25-01-1855 Vonnis Kerkelijk Geschil Warfhuizen

___________________________________________________________

In naam des Konings!
De Arrondissements Regtbank te Appingedam, Provincie Groningen, heeft het navolgend vonnis gewezen,
In zake
Onne Jans Jeltes, Schoolonderwijzer te Schouwerzijl, diaken der Hervormde Gemeente te Warfhuizen, en als zoodanig lid van den Kerkeraad aldaar, eischer bij behoorlijk geregistreerde dagvaarding van den vierëntwintigsten September achttienhonderd tweeënvijftig, comparerende bij Mr. M. E. Cleveringa, Prokureur,
tegen
Elle Heines Ellens, Lammert Heines Ellens en Grietje Heines Ellens, alle wonende op den Hoorn, onder Warfhuizen, gedaagden bij die dagvaarding, comparerende bij Mr. Sichterman van de Brake, Prokureur.

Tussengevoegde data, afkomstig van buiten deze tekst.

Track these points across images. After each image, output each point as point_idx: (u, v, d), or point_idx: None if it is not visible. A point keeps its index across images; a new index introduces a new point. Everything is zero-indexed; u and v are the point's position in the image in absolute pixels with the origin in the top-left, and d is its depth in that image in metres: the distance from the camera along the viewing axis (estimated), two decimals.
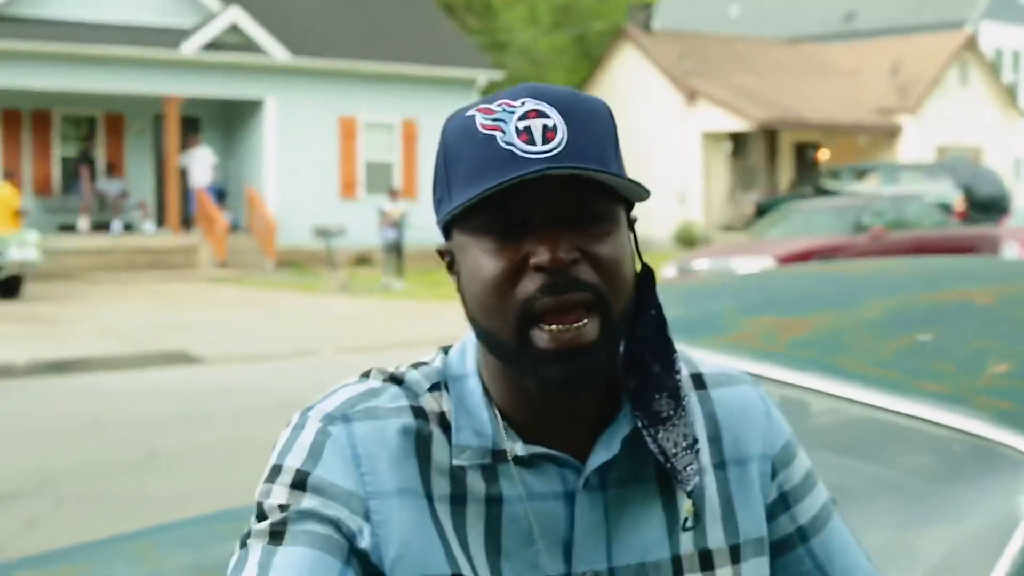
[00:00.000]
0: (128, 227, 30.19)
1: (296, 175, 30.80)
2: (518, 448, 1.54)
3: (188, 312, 21.03)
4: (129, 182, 31.11)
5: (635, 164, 39.46)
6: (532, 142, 1.45)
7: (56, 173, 30.85)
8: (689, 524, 1.59)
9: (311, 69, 30.67)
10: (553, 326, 1.46)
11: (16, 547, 7.84)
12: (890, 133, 41.61)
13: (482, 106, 1.49)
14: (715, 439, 1.65)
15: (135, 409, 12.73)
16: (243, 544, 1.52)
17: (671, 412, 1.57)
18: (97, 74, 28.44)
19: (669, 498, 1.59)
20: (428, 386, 1.59)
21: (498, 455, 1.54)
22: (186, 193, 30.19)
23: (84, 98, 30.15)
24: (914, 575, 2.88)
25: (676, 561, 1.58)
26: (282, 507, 1.51)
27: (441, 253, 1.59)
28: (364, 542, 1.50)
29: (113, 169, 30.88)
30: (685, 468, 1.57)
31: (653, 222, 37.95)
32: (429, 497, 1.52)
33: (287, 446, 1.55)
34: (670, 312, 3.79)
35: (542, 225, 1.47)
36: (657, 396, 1.57)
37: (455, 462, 1.54)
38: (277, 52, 30.08)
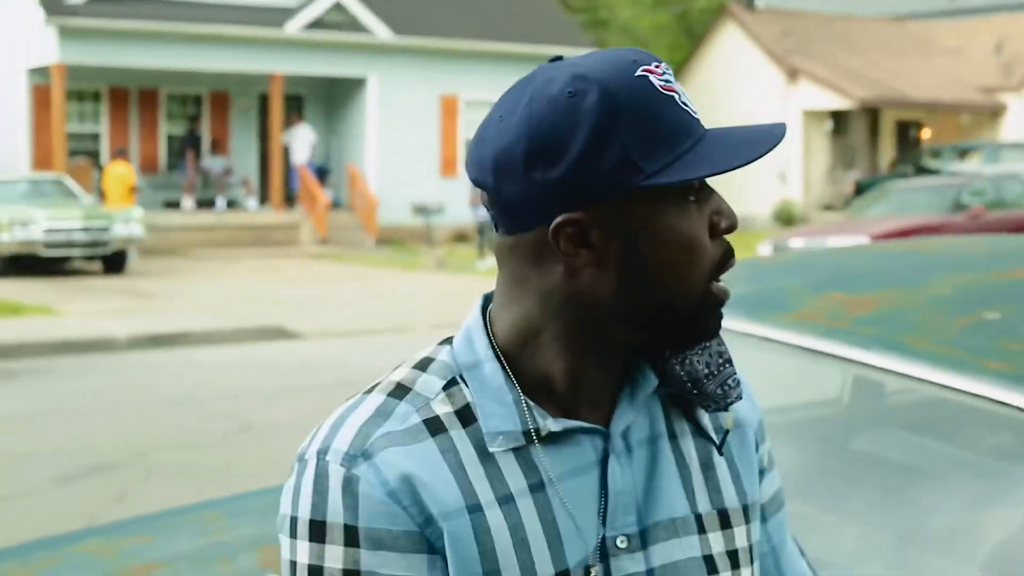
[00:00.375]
0: (231, 204, 30.50)
1: (397, 153, 30.93)
2: (551, 424, 1.49)
3: (287, 288, 21.24)
4: (233, 159, 31.42)
5: None
6: (687, 104, 1.47)
7: (162, 151, 31.24)
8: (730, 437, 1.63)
9: (413, 47, 30.77)
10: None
11: (107, 518, 7.97)
12: (993, 112, 40.94)
13: (645, 66, 1.44)
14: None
15: (229, 383, 12.89)
16: None
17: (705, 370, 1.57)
18: (204, 53, 28.74)
19: (679, 455, 1.58)
20: (442, 385, 1.52)
21: (528, 436, 1.49)
22: (289, 171, 30.43)
23: (191, 76, 30.47)
24: (984, 553, 2.88)
25: (698, 519, 1.56)
26: (347, 572, 1.43)
27: (564, 225, 1.44)
28: (440, 570, 1.45)
29: (218, 147, 31.21)
30: (725, 384, 1.56)
31: (752, 200, 37.71)
32: (473, 509, 1.45)
33: (318, 497, 1.45)
34: (738, 288, 3.81)
35: (709, 188, 1.49)
36: (698, 351, 1.57)
37: (491, 449, 1.48)
38: (380, 31, 30.20)
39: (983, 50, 43.10)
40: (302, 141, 29.82)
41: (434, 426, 1.48)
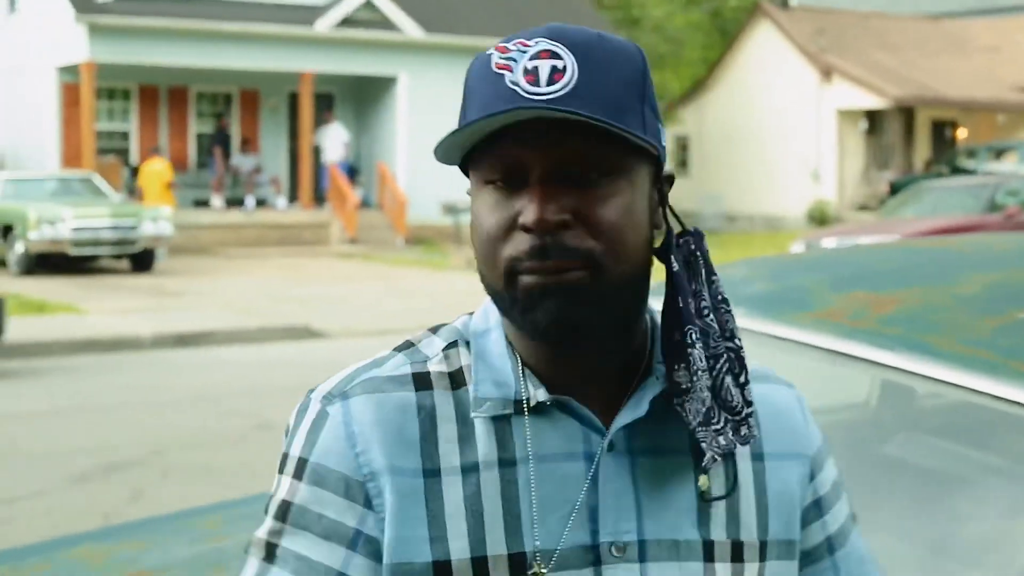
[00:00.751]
0: (261, 203, 30.46)
1: (427, 151, 30.62)
2: (540, 394, 1.47)
3: (314, 287, 21.16)
4: (263, 158, 31.38)
5: (768, 142, 38.98)
6: (537, 83, 1.39)
7: (192, 149, 31.23)
8: (706, 498, 1.52)
9: (444, 45, 30.65)
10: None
11: (120, 518, 7.89)
12: None
13: (501, 44, 1.43)
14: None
15: (252, 382, 12.80)
16: (247, 550, 1.51)
17: (688, 384, 1.48)
18: (234, 51, 28.69)
19: (698, 476, 1.53)
20: (444, 345, 1.54)
21: (517, 406, 1.48)
22: (319, 169, 30.37)
23: (220, 75, 30.43)
24: (1020, 565, 2.79)
25: (708, 546, 1.50)
26: (282, 505, 1.48)
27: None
28: (370, 529, 1.46)
29: (247, 145, 31.16)
30: (716, 440, 1.49)
31: (785, 200, 37.56)
32: (430, 473, 1.45)
33: (292, 431, 1.52)
34: (758, 286, 3.64)
35: (536, 181, 1.40)
36: (676, 367, 1.49)
37: (472, 414, 1.47)
38: (410, 29, 30.11)
39: (1020, 49, 42.76)
40: (335, 139, 29.73)
41: (421, 381, 1.49)
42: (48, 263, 23.07)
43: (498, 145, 1.41)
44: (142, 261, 23.67)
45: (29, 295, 19.14)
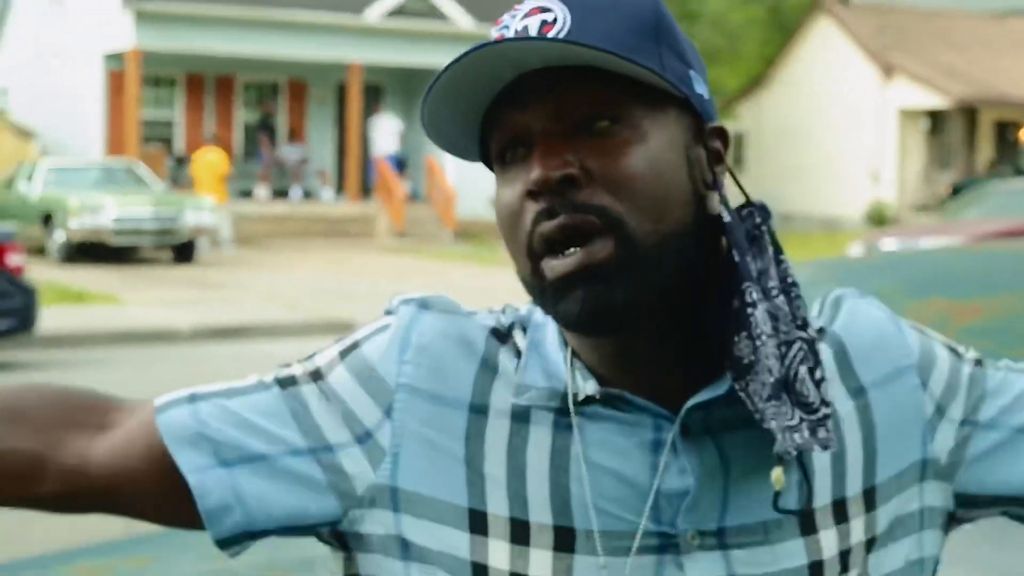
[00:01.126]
0: (307, 194, 30.36)
1: None
2: (589, 387, 1.34)
3: (359, 281, 20.91)
4: (310, 149, 31.25)
5: (827, 140, 38.79)
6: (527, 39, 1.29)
7: (238, 140, 31.17)
8: (782, 499, 1.32)
9: None
10: (558, 255, 1.29)
11: (144, 525, 7.51)
12: None
13: (499, 18, 1.36)
14: (844, 364, 1.41)
15: None
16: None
17: (751, 356, 1.30)
18: (281, 40, 28.61)
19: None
20: (511, 321, 1.42)
21: (564, 399, 1.35)
22: (366, 161, 30.28)
23: (267, 64, 30.35)
24: None
25: (807, 517, 1.35)
26: (315, 372, 1.38)
27: None
28: (382, 437, 1.35)
29: (294, 136, 31.10)
30: (768, 423, 1.29)
31: (843, 200, 37.51)
32: (477, 408, 1.35)
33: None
34: (825, 291, 3.21)
35: (539, 139, 1.29)
36: (736, 338, 1.31)
37: (515, 401, 1.35)
38: (461, 19, 29.92)
39: None
40: (386, 130, 29.57)
41: (498, 335, 1.40)
42: (90, 252, 22.92)
43: (499, 116, 1.32)
44: (183, 252, 23.52)
45: (69, 284, 19.02)
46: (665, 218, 1.30)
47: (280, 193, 30.02)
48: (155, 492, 1.35)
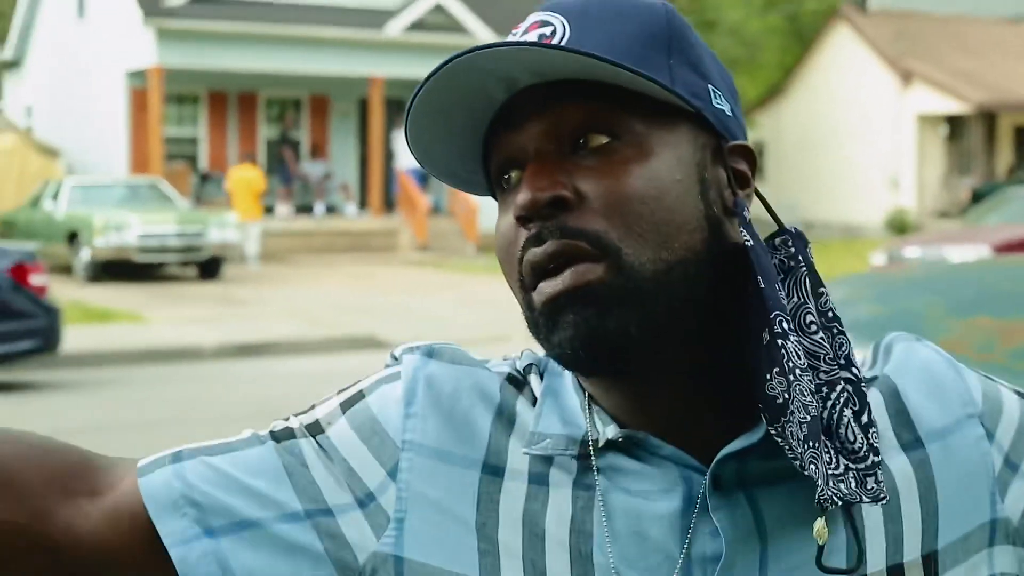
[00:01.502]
0: (330, 209, 30.29)
1: None
2: (608, 432, 1.21)
3: (382, 296, 20.88)
4: (332, 164, 31.19)
5: (846, 148, 38.56)
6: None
7: (261, 156, 31.11)
8: (827, 557, 1.17)
9: None
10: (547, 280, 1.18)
11: None
12: None
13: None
14: (898, 413, 1.25)
15: (313, 394, 12.33)
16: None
17: (785, 394, 1.16)
18: (303, 55, 28.54)
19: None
20: (526, 365, 1.30)
21: (585, 448, 1.22)
22: (389, 175, 30.23)
23: (289, 80, 30.32)
24: None
25: None
26: (314, 425, 1.27)
27: None
28: (386, 501, 1.22)
29: (317, 151, 31.04)
30: (807, 468, 1.15)
31: (863, 207, 37.21)
32: (491, 469, 1.23)
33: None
34: (862, 309, 3.12)
35: (530, 162, 1.19)
36: (768, 375, 1.17)
37: (524, 451, 1.23)
38: (482, 33, 29.83)
39: None
40: None
41: (514, 382, 1.29)
42: (115, 270, 22.91)
43: (495, 140, 1.22)
44: (208, 269, 23.49)
45: (93, 303, 19.03)
46: (669, 244, 1.17)
47: (303, 209, 29.97)
48: (145, 564, 1.22)
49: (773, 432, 1.16)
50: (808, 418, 1.16)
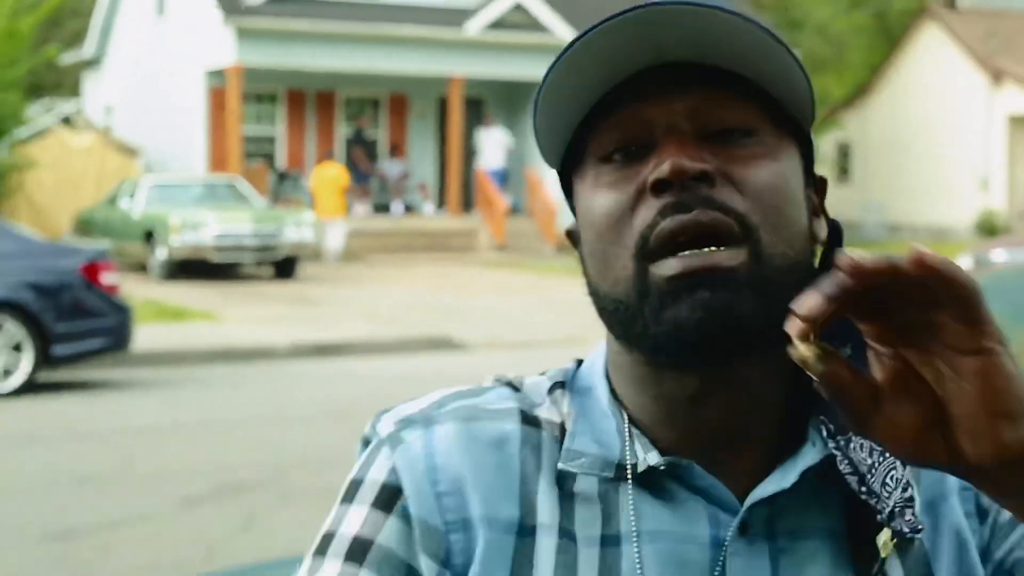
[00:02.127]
0: (409, 209, 30.20)
1: None
2: (651, 457, 1.19)
3: (459, 296, 20.73)
4: (411, 163, 31.10)
5: (935, 148, 38.15)
6: None
7: (339, 155, 31.11)
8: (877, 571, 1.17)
9: None
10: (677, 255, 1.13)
11: (228, 547, 7.33)
12: None
13: None
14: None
15: (388, 395, 12.19)
16: None
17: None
18: (382, 54, 28.49)
19: (863, 561, 1.18)
20: (549, 387, 1.28)
21: (622, 472, 1.20)
22: (469, 174, 30.23)
23: (368, 79, 30.28)
24: None
25: None
26: (358, 543, 1.19)
27: (570, 236, 1.29)
28: None
29: (396, 150, 30.97)
30: (885, 482, 1.16)
31: (952, 209, 36.84)
32: (525, 530, 1.19)
33: (361, 460, 1.26)
34: None
35: (664, 133, 1.15)
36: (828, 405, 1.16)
37: (560, 466, 1.20)
38: (562, 31, 29.64)
39: None
40: (495, 143, 29.47)
41: (528, 420, 1.24)
42: (191, 269, 22.89)
43: (615, 110, 1.17)
44: (284, 268, 23.40)
45: (169, 301, 18.97)
46: (795, 243, 1.18)
47: (381, 208, 29.91)
48: None
49: (834, 446, 1.17)
50: (864, 442, 1.17)
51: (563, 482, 1.22)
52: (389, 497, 1.21)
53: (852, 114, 40.72)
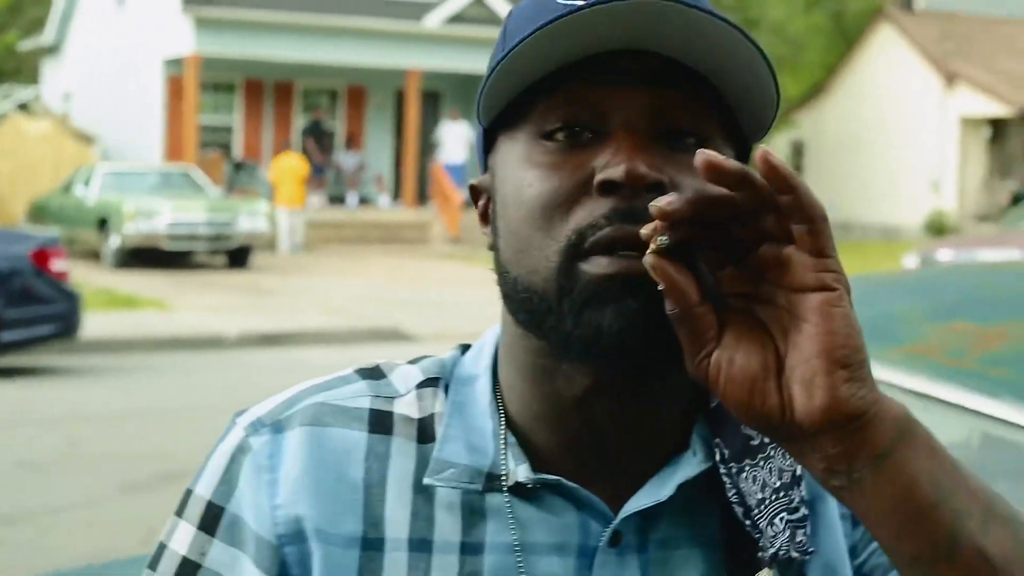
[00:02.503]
0: (364, 201, 30.27)
1: None
2: (520, 472, 1.15)
3: (411, 288, 20.83)
4: (367, 155, 31.18)
5: (887, 149, 38.35)
6: None
7: (296, 146, 31.18)
8: None
9: None
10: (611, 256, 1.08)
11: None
12: None
13: None
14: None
15: None
16: None
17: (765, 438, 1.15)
18: (340, 46, 28.60)
19: (739, 570, 1.15)
20: (418, 382, 1.23)
21: (493, 482, 1.16)
22: (424, 167, 30.26)
23: (326, 70, 30.38)
24: None
25: None
26: (186, 565, 1.18)
27: (474, 192, 1.24)
28: None
29: (352, 142, 31.01)
30: (773, 521, 1.13)
31: (903, 209, 37.06)
32: (370, 544, 1.14)
33: (204, 465, 1.23)
34: None
35: (621, 127, 1.10)
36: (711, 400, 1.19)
37: (426, 480, 1.16)
38: None
39: None
40: (457, 138, 29.49)
41: (379, 421, 1.20)
42: (144, 257, 22.93)
43: (563, 85, 1.11)
44: (237, 258, 23.48)
45: (121, 289, 19.03)
46: None
47: (336, 199, 30.00)
48: None
49: (724, 472, 1.15)
50: (791, 476, 1.15)
51: (420, 488, 1.18)
52: (214, 518, 1.20)
53: (806, 113, 40.92)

De Prokureur Mr. Cleveringa, concludeerde voor den Eischer:
„Dat het der Regtbank behage te verklaren, dat de op den zesden Augustus achttienhonderd tweeënvijftig door den eersten gedaagde gedane beroeping (benoeming?) van een Predikant te Warfhuizen is nietig en van onwaarde en geen verder gevolg kan hebben, en te verstaan, dat de gedaagden tot de verkiezing van een Predikant dezer Gemeente ter vervulling der thans aldaar bestaande vacature niet bevoegd zijn, althans niet anders dan medestemmende met den Kerkeraad, of uit een dubbeltal daartoe door de Gemeente of den Kerkeraad geformeerd, en eindelijk de gedaagden te veroordeelen in de kosten van het geding.”

Voor de Gedaagden is geconcludeerd:
„Ten einde het der Arrondissements Regtbank moge behagen den Eischer in zijnen eisch te verklaren niet ontvankelijk, immers en in allen gevalle hem dien eisch te ontzeggen met de kosten.”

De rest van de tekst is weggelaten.